Sistem Pengelolaan Buruk Ubah Pakaian Layak Pakai Jadi Sampah di Eropa

Sebuah analisis terbaru mengungkapkan bahwa banyak pakaian yang dibuang di Uni Eropa masih dalam kondisi layak pakai, namun berakhir menjadi sampah akibat sistem pengelolaan yang buruk dan rendahnya harga jual kembali. Temuan ini dilaporkan pada Rabu (13/5/2026) di tengah pesatnya perkembangan industri mode dunia.

Berdasarkan laporan yang dilansir dari Lestari, produksi pakaian global saat ini mencapai level tertinggi dengan penambahan ratusan ribu model baru setiap tahun oleh merek global. Kondisi ini memicu pembuangan lebih dari 92 juta ton tekstil setiap tahunnya secara global, sementara hanya 0,3 persen yang berhasil diputar kembali untuk digunakan.

Analisis bertajuk Sorting for Circularity: Project Rewear memeriksa lebih dari 8.000 pakaian di empat negara Uni Eropa. Peneliti menemukan fakta bahwa 37 persen pakaian yang dibuang tidak mengalami kerusakan sama sekali, sedangkan 41 persen lainnya hanya memiliki cacat kecil yang sebenarnya masih bisa diperbaiki.

Industri penggunaan kembali pakaian menghadapi tantangan ekonomi karena hanya sekitar 5 hingga 10 persen pakaian bekas yang dapat terjual dengan harga kompetitif. Hal ini terjadi karena harga pakaian baru dari industri fast fashion sangat murah, sehingga konsumen cenderung enggan memilih barang bekas.

Laporan tersebut menyoroti ketimpangan biaya operasional dibandingkan dengan harga jual produk baru yang ditekan sangat rendah di pasar global.

"Harapan konsumen terbentuk oleh harga baju baru yang dibuat sangat murah, sementara biaya operasional untuk pengiriman, pengecekan keaslian, dan layanan lainnya tetap tinggi," tulis laporan tersebut.

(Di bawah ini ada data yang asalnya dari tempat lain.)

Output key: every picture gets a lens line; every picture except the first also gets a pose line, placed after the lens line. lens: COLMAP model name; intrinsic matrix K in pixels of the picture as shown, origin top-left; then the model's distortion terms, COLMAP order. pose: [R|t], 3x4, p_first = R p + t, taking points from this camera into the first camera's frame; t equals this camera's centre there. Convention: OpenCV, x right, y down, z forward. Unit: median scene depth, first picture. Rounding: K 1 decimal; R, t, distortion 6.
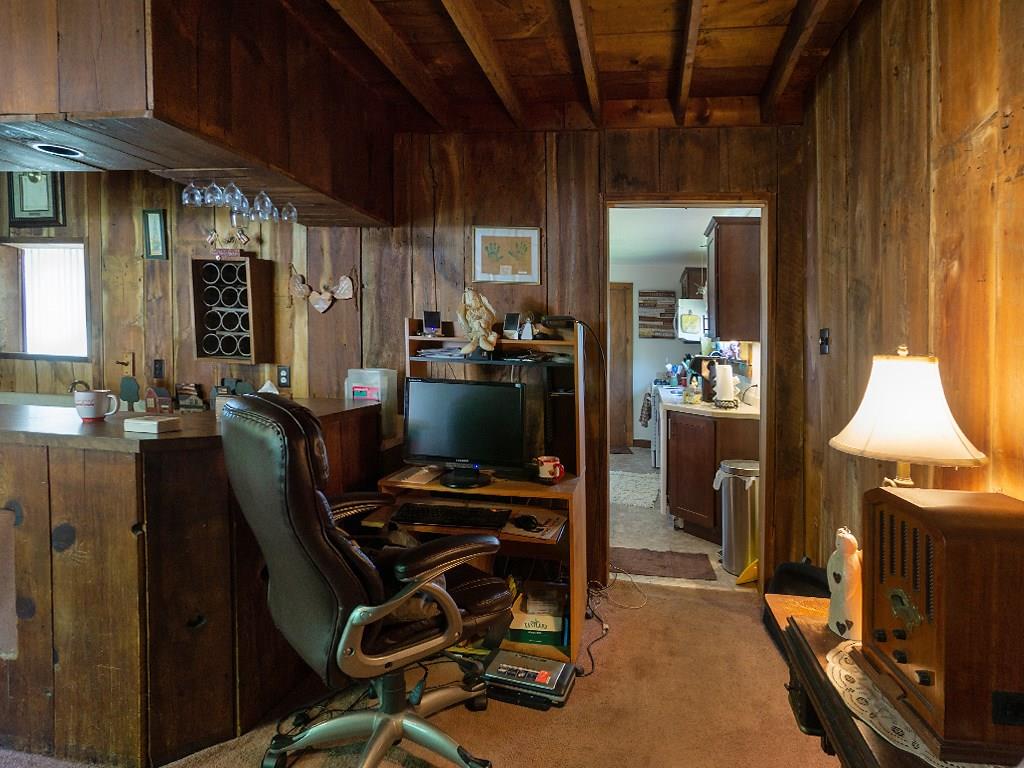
lens RADIAL K [[519.6, 0, 512.0], [0, 519.6, 384.0], [0, 0, 1]] dist [0.030311, -0.001272]
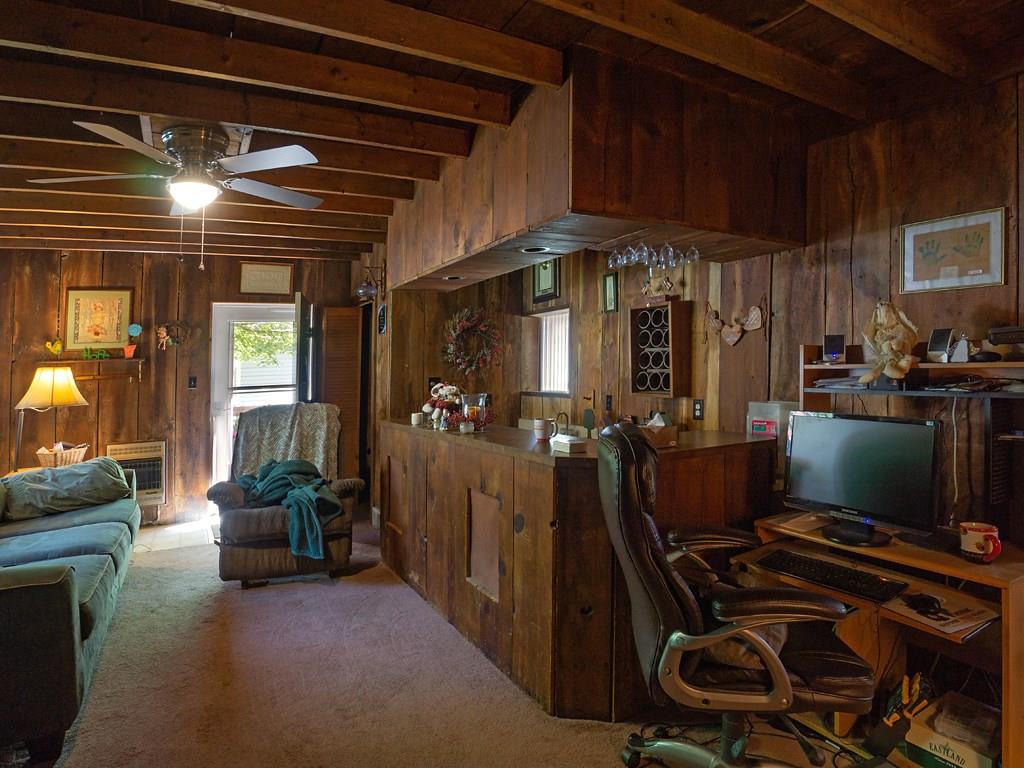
lens RADIAL K [[532.5, 0, 512.0], [0, 532.5, 378.7], [0, 0, 1]] dist [-0.000775, 0.008666]
pose [[0.681475, -0.034318, -0.731036, 0.112184], [-0.019421, 0.997700, -0.064941, 0.000530], [0.731583, 0.058453, 0.679242, 0.006482]]
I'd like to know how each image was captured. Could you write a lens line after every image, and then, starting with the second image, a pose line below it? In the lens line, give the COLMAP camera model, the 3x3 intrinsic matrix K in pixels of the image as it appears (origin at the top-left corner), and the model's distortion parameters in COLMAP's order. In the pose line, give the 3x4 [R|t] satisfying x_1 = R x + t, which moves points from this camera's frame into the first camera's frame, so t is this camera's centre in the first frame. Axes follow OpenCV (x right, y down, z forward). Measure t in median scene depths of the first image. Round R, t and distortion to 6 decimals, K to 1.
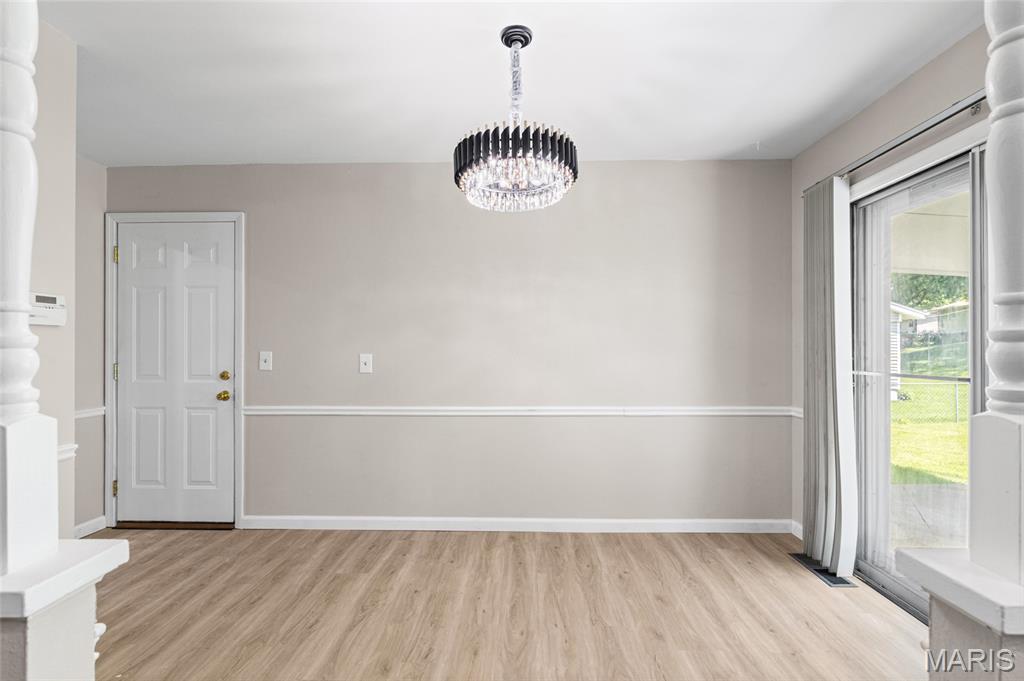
lens RADIAL K [[465.2, 0, 510.2], [0, 465.2, 349.1], [0, 0, 1]] dist [-0.003420, 0.000088]
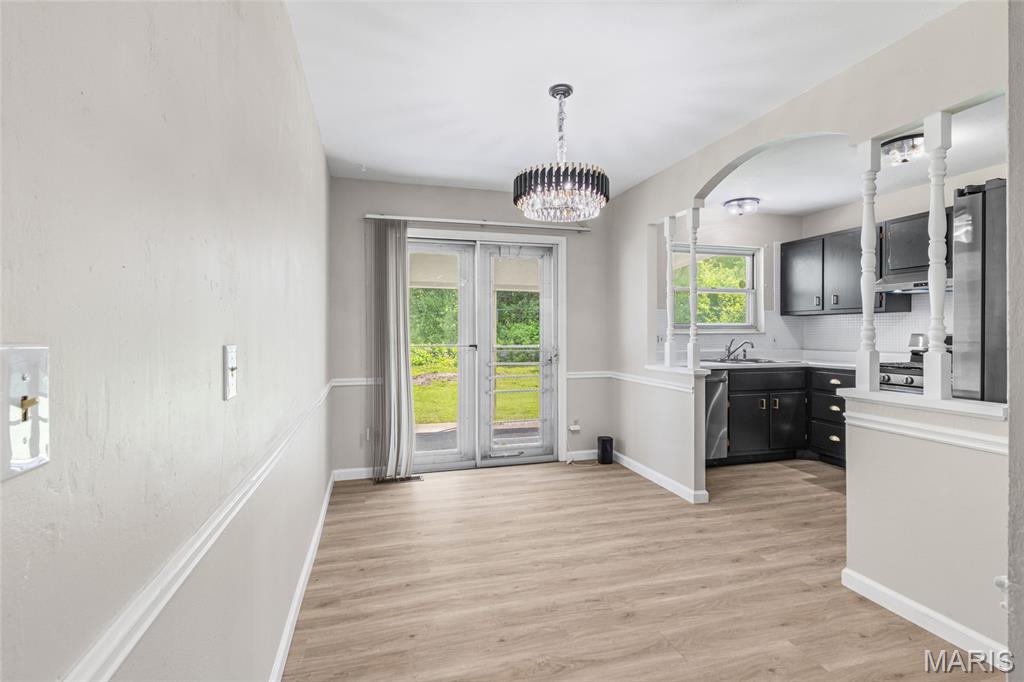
lens RADIAL K [[465.2, 0, 512.9], [0, 465.2, 333.9], [0, 0, 1]] dist [-0.003420, 0.000088]
pose [[-0.302544, -0.001184, 0.953135, -1.020620], [-0.003211, 0.999995, 0.000223, 0.002088], [-0.953130, -0.002993, -0.302547, 1.302358]]
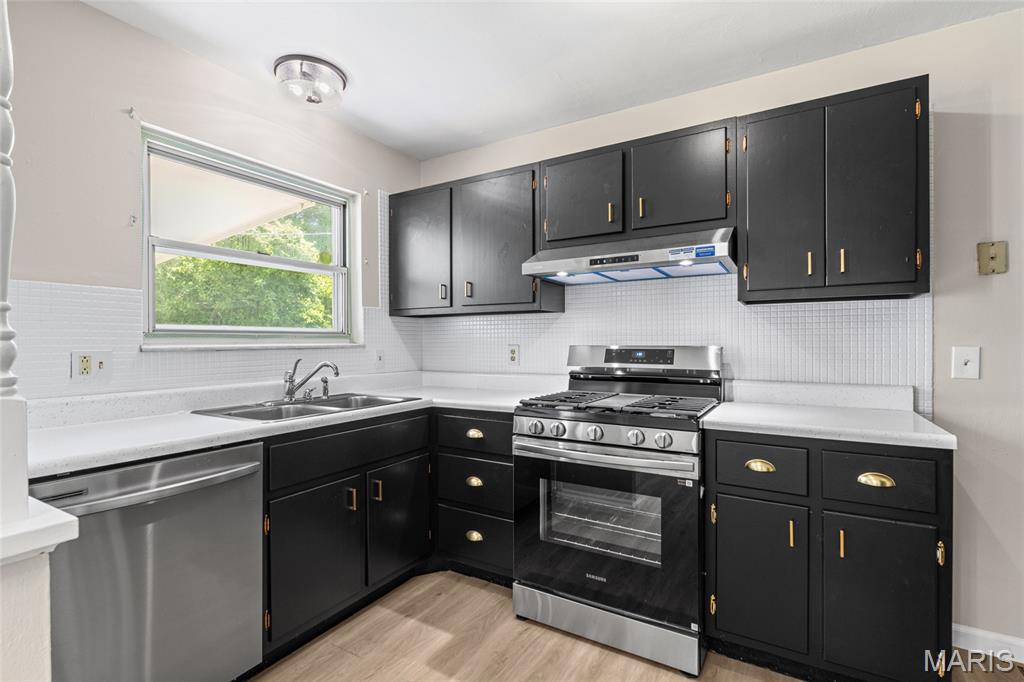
lens RADIAL K [[465.2, 0, 509.4], [0, 465.2, 343.8], [0, 0, 1]] dist [-0.003420, 0.000088]
pose [[-0.873290, 0.005207, 0.487174, -0.197237], [0.004155, 0.999986, -0.003240, -0.004616], [-0.487184, -0.000805, -0.873299, 0.359046]]
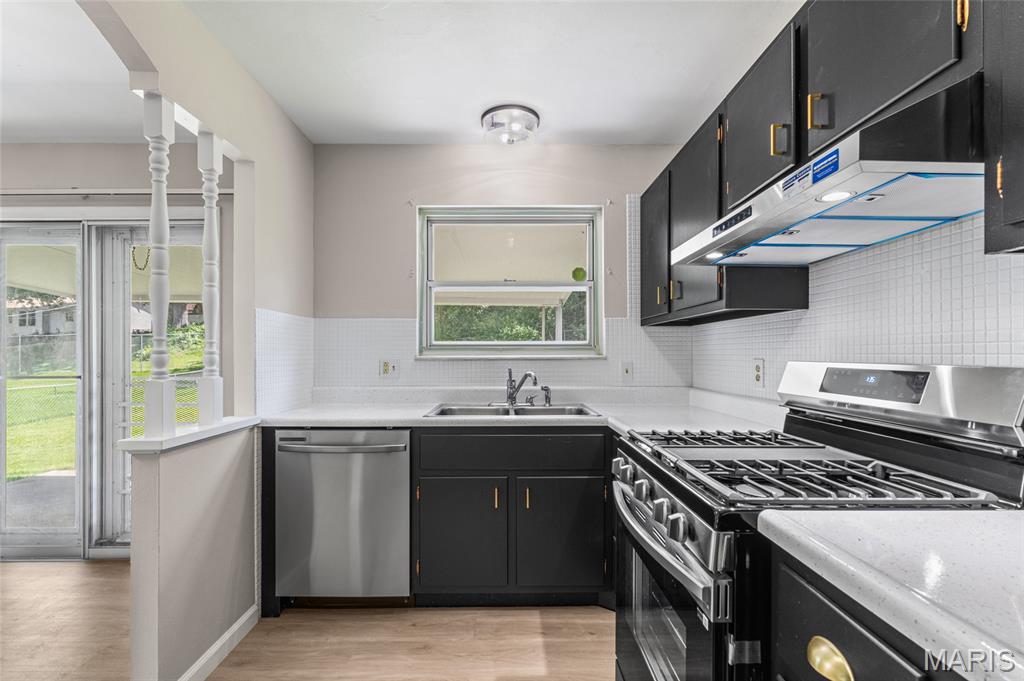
lens RADIAL K [[465.2, 0, 516.8], [0, 465.2, 355.2], [0, 0, 1]] dist [-0.003420, 0.000088]
pose [[-0.052718, 0.000231, 0.998609, -0.480133], [-0.005845, 0.999983, -0.000540, -0.009945], [-0.998592, -0.005865, -0.052715, -0.266431]]
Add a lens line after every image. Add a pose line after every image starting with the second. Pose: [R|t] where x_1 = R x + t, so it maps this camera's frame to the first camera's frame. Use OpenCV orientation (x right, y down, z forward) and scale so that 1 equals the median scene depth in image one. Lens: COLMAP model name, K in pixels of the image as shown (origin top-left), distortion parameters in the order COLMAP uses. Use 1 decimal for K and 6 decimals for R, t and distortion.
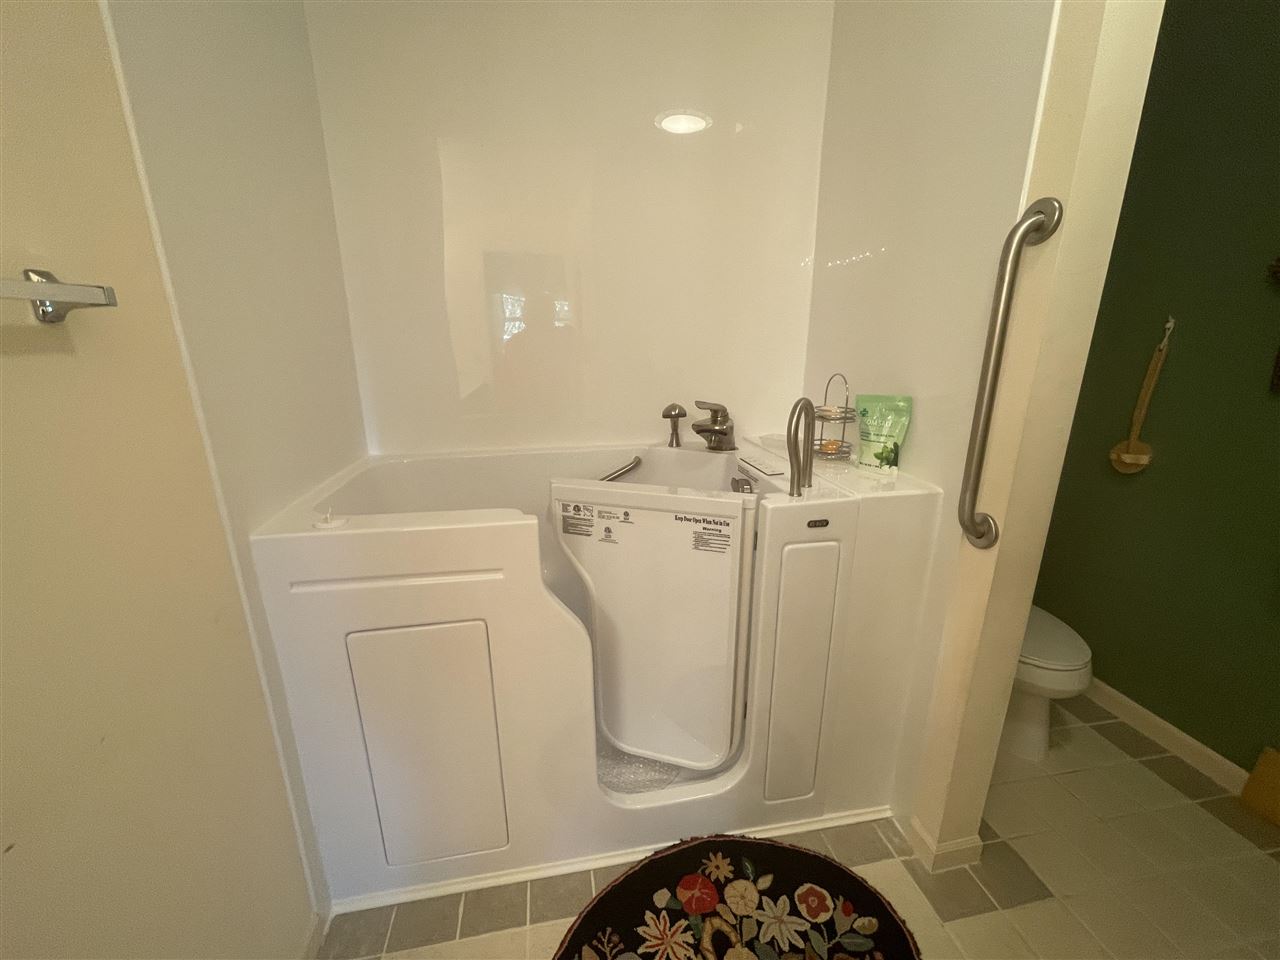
lens RADIAL K [[511.2, 0, 634.4], [0, 511.2, 476.9], [0, 0, 1]] dist [-0.004361, -0.000011]
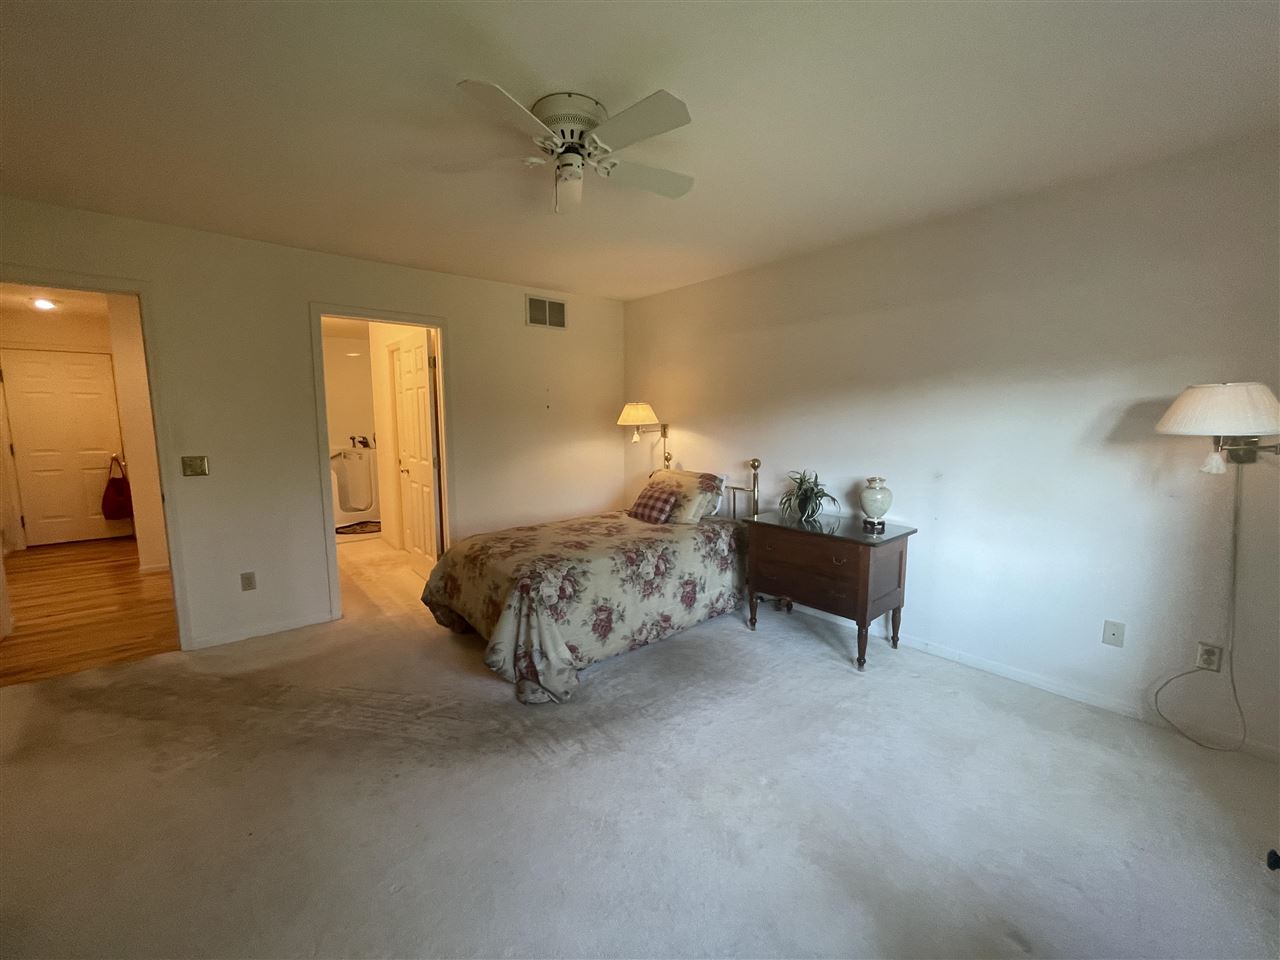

Masalah lain muncul dari sisi kesiapan infrastruktur pengolahan kembali yang membutuhkan sumber daya besar. Kegiatan pembersihan, perbaikan, hingga pemulihan baju memerlukan keterampilan dan teknologi khusus yang sering kali tidak mampu diprioritaskan oleh organisasi pengelola limbah maupun lembaga nirlaba.

Meskipun regulasi seperti Tanggung Jawab Produsen yang Diperluas (EPR) mulai diterapkan di Eropa, penanganan sampah tekstil ini masih memberikan beban besar bagi negara berkembang seperti Ghana dan Pakistan. Di Ghana, Pasar Kantamanto menerima sekitar 15 juta pakaian setiap hari yang sebagian besarnya berakhir menjadi tumpukan sampah karena nilai jual yang rendah.

Sementara itu, Pakistan mengimpor lebih dari 800.000 ton pakaian bekas per tahun untuk diproses kembali di Kawasan Pemrosesan Ekspor Karachi. Sebagian besar hasil olahan tersebut dikirimkan kembali ke Afrika Timur, namun beban penanganan limbah tetap menjadi tantangan nyata di wilayah tersebut.